Damaji realised that by opening up the royal granaries, numerous people could be saved; entire towns, in fact. However, if the Sultan found what he had done, he would most certainly be executed.

But putting the well-being of the impoverished peasants before his own life, Damaji opened up the warehouses of grain to the public, and distributed all the grain, giving equally regardless of caste and class, seeing only hungry, starving fellows.

An evil Brahmin muzumdar (deputy revenue collector) shot off a letter to the sultan in Bidar informing him of the plunder of the royal grain. The sultan was enraged as to how Damaji had distributed away the grain without prior notice or permission. He sent soldiers to recover money for the grain from Damaji or bring Damaji to Bidar for decapitation if he failed to pay.

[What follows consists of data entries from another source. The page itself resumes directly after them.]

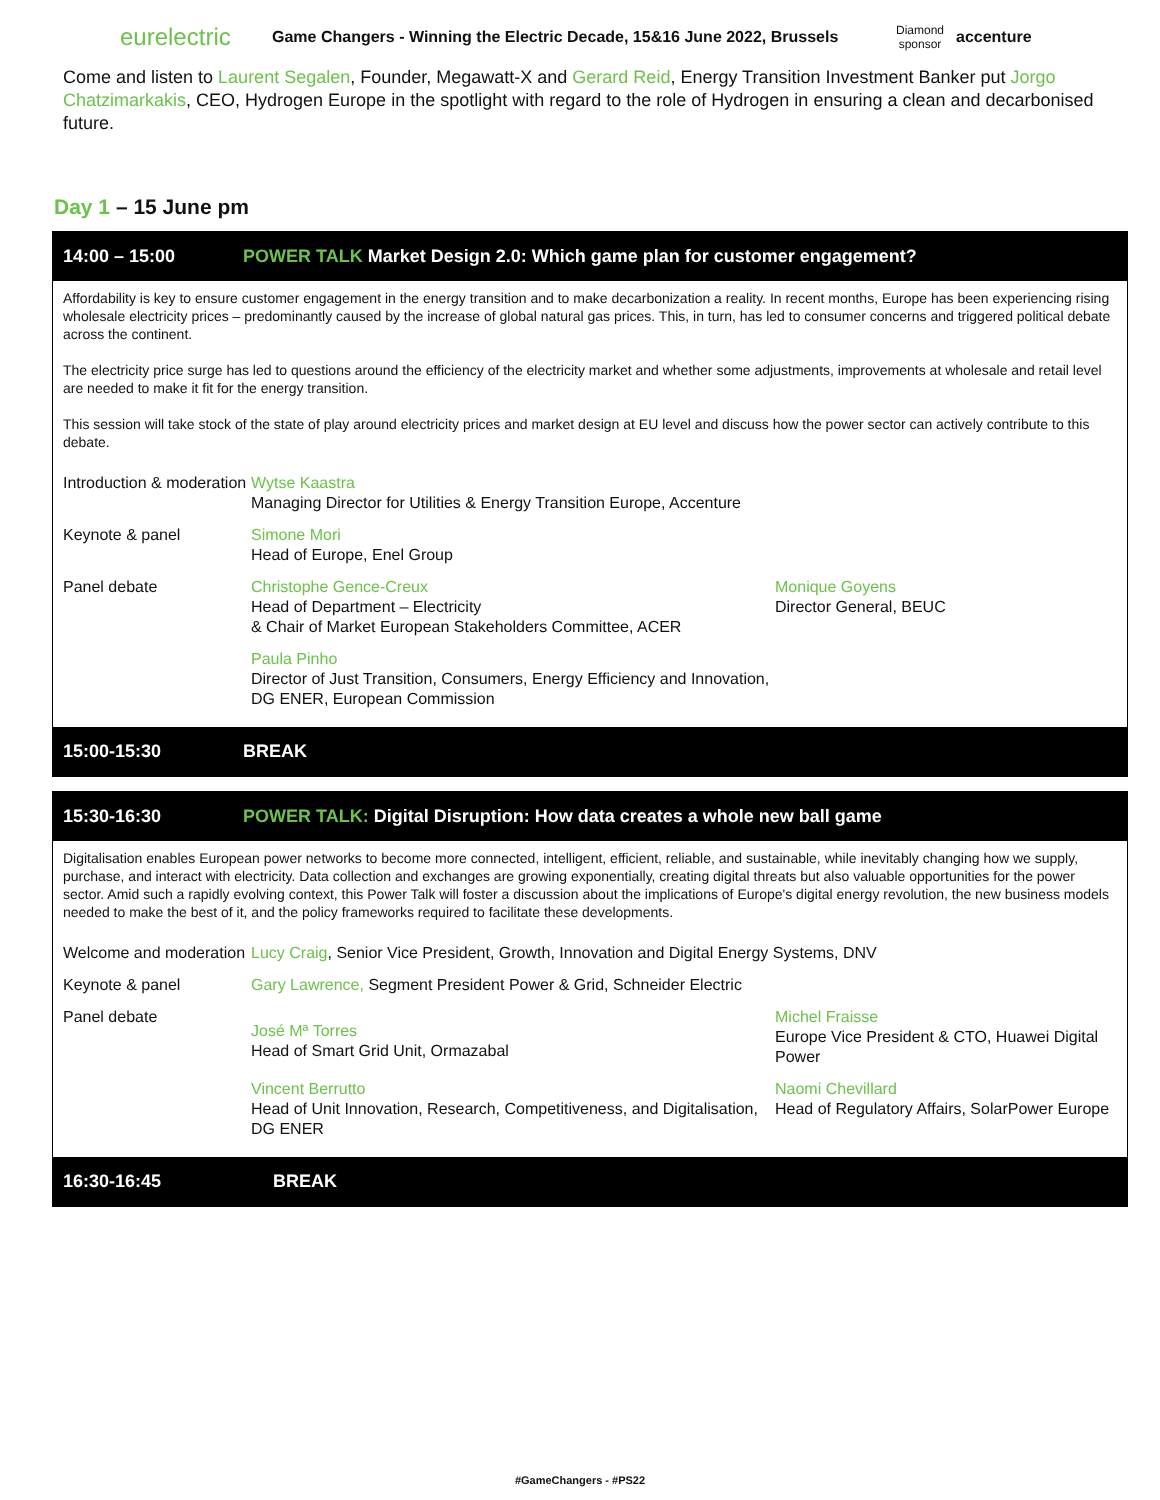eurelectric Game Changers - Winning the Electric Decade, 15&16 June 2022, Brussels Diamond sponsor accenture
Come and listen to Laurent Segalen, Founder, Megawatt-X and Gerard Reid, Energy Transition Investment Banker put Jorgo Chatzimarkakis, CEO, Hydrogen Europe in the spotlight with regard to the role of Hydrogen in ensuring a clean and decarbonised future.
Day 1 – 15 June pm
14:00 – 15:00 POWER TALK Market Design 2.0: Which game plan for customer engagement?
Affordability is key to ensure customer engagement in the energy transition and to make decarbonization a reality. In recent months, Europe has been experiencing rising wholesale electricity prices – predominantly caused by the increase of global natural gas prices. This, in turn, has led to consumer concerns and triggered political debate across the continent.
The electricity price surge has led to questions around the efficiency of the electricity market and whether some adjustments, improvements at wholesale and retail level are needed to make it fit for the energy transition.
This session will take stock of the state of play around electricity prices and market design at EU level and discuss how the power sector can actively contribute to this debate.
| Introduction & moderation | Wytse Kaastra Managing Director for Utilities & Energy Transition Europe, Accenture | |
| Keynote & panel | Simone Mori Head of Europe, Enel Group | |
| Panel debate | Christophe Gence-Creux Head of Department – Electricity & Chair of Market European Stakeholders Committee, ACER | Monique Goyens Director General, BEUC |
| | Paula Pinho Director of Just Transition, Consumers, Energy Efficiency and Innovation, DG ENER, European Commission | |
15:00-15:30 BREAK
15:30-16:30 POWER TALK: Digital Disruption: How data creates a whole new ball game
Digitalisation enables European power networks to become more connected, intelligent, efficient, reliable, and sustainable, while inevitably changing how we supply, purchase, and interact with electricity. Data collection and exchanges are growing exponentially, creating digital threats but also valuable opportunities for the power sector. Amid such a rapidly evolving context, this Power Talk will foster a discussion about the implications of Europe's digital energy revolution, the new business models needed to make the best of it, and the policy frameworks required to facilitate these developments.
| Welcome and moderation | Lucy Craig , Senior Vice President, Growth, Innovation and Digital Energy Systems, DNV | |
| Keynote & panel | Gary Lawrence, Segment President Power & Grid, Schneider Electric | |
| Panel debate | José Mª Torres Head of Smart Grid Unit, Ormazabal | Michel Fraisse Europe Vice President & CTO, Huawei Digital Power |
| | Vincent Berrutto Head of Unit Innovation, Research, Competitiveness, and Digitalisation, DG ENER | Naomi Chevillard Head of Regulatory Affairs, SolarPower Europe |
16:30-16:45 BREAK
#GameChangers - #PS22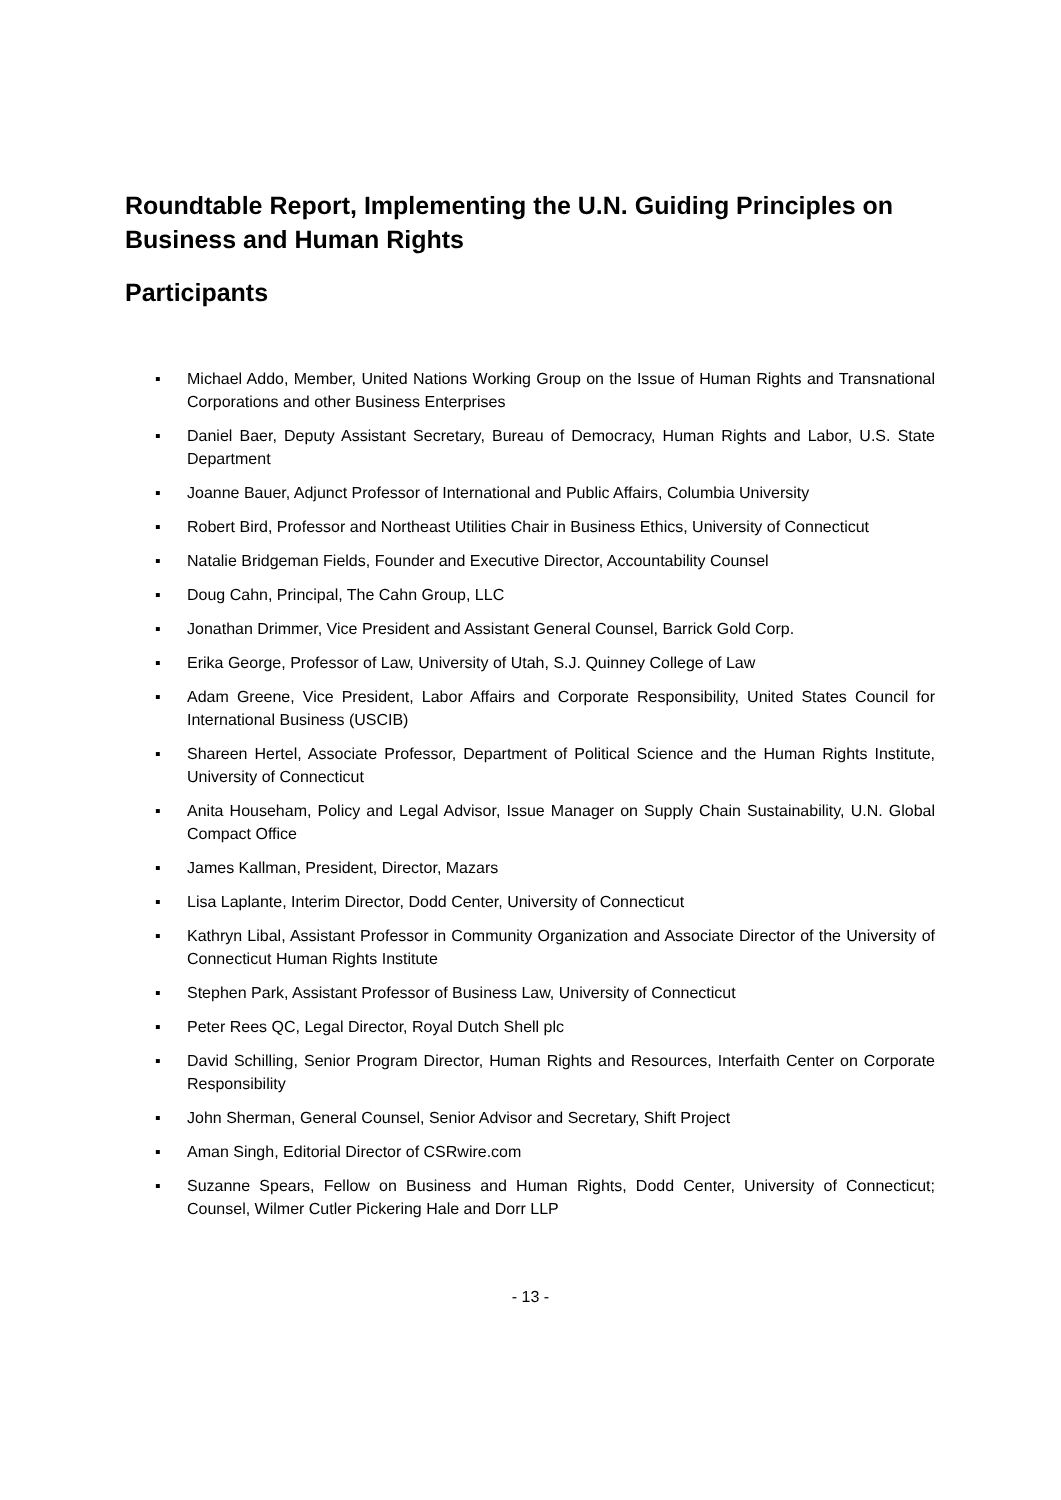Roundtable Report, Implementing the U.N. Guiding Principles on Business and Human Rights
Participants
▪ Michael Addo, Member, United Nations Working Group on the Issue of Human Rights and Transnational Corporations and other Business Enterprises
▪ Daniel Baer, Deputy Assistant Secretary, Bureau of Democracy, Human Rights and Labor, U.S. State Department
▪ Joanne Bauer, Adjunct Professor of International and Public Affairs, Columbia University
▪ Robert Bird, Professor and Northeast Utilities Chair in Business Ethics, University of Connecticut
▪ Natalie Bridgeman Fields, Founder and Executive Director, Accountability Counsel
▪ Doug Cahn, Principal, The Cahn Group, LLC
▪ Jonathan Drimmer, Vice President and Assistant General Counsel, Barrick Gold Corp.
▪ Erika George, Professor of Law, University of Utah, S.J. Quinney College of Law
▪ Adam Greene, Vice President, Labor Affairs and Corporate Responsibility, United States Council for International Business (USCIB)
▪ Shareen Hertel, Associate Professor, Department of Political Science and the Human Rights Institute, University of Connecticut
▪ Anita Househam, Policy and Legal Advisor, Issue Manager on Supply Chain Sustainability, U.N. Global Compact Office
▪ James Kallman, President, Director, Mazars
▪ Lisa Laplante, Interim Director, Dodd Center, University of Connecticut
▪ Kathryn Libal, Assistant Professor in Community Organization and Associate Director of the University of Connecticut Human Rights Institute
▪ Stephen Park, Assistant Professor of Business Law, University of Connecticut
▪ Peter Rees QC, Legal Director, Royal Dutch Shell plc
▪ David Schilling, Senior Program Director, Human Rights and Resources, Interfaith Center on Corporate Responsibility
▪ John Sherman, General Counsel, Senior Advisor and Secretary, Shift Project
▪ Aman Singh, Editorial Director of CSRwire.com
▪ Suzanne Spears, Fellow on Business and Human Rights, Dodd Center, University of Connecticut; Counsel, Wilmer Cutler Pickering Hale and Dorr LLP
- 13 -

Receiving the royal summons, Damaji left for Bidar to visit the sultan, only requesting the soldiers for a halt in Pandharpur. He visited Vithoba's temple and worships the god. He admits to Vithoba that he had done the sultan wrong in distributing his grain, but that he felt to remorse for the good deed. He also mentioned that his life had already been completed anyhow, by worshipping
Vitthala, and that he was now ready to face the consequences of his actions, even if shameful the consequences may be.

Vithoba disguised himself as a Mahar (outcaste) and reached the sultan's court in Bidar. Vithoba introduced himself as a child who was brought up in Damaji's house and claims to work as his servant back home. He presented the minister a letter in Damaji's handwriting, with the letter reading how Damaji had sold the grain for high prices when food was scarce, therefore increasing the earnings of the sultan; after all, food would grow every year, but such an opportunity was rare. Vithoba presented the king a small bag of gold, but when the bag was opened, "countless coins flowed out of it". The Sultan was pleased and calmed, and permitted Vithoba to leave with many gifts.

The next day, Damaji arrived at the royal court. The sultan embraced him warmly, and told about his Mahar messenger.

Damaji, at first astonished, realised that it was none but Vithoba who had taken the form of a Mahar to save the hopeless Pant, who had had no other help. He then sings a panegyric in honour of the god. The sultan is astonished and praises Damaji, due to whom, the sultan had met God himself.

Damaji asks permission to leave the sultan's service, the sultan consents saying that God was now Damaji's debtor. Damaji settles in Pandharpur with his family and serves the god and sings kirtans in his honour.

==Dating and historicity==
While some scholars had dismissed Damaji as a legendary figure earlier, a discovery of an undated mahajar (testimonial of right) document is interpreted by historian V.K. Rajwade to be historical evidence for Damaji. The first part of the document states which kind of animal should be ridden by a bridegroom of a particular caste in his marriage procession. The second part deals with what a Mahar should get from different castes. The document mentions: "By order of the Badshah (king of Bidar) and his seal and in the handwriting of Damaji Pant".

The famine of 1460 is called "Damaji Pant's famine" in the Deccan region, as it is believed to the famine when Damaji distributed the grain. The famine was a result of failure of the monsoon and widespread across Western India. Others relate Damaji to the Durga Devi famine (1396-1408) or the famine from 1468 to 1475.

==Remembrance==
Apart from being formally included in the list of Sants (saints) in the Bhaktavijaya, the abhangas of Eknath and Tukaram accord him sainthood and mention him with other saints. Eknath's abhanga praises Vithoba who came a Mahar to rescue Damaji.

Besides naming the 1460 famine on him, his contributions were also alluded to in the Great Famine of 1876–78. Mr. Grant, the collector of Solapur, was called Damaji Pant for his efforts to remedy the famine.

A temple in his honour stands in his home town at Mangalvedha.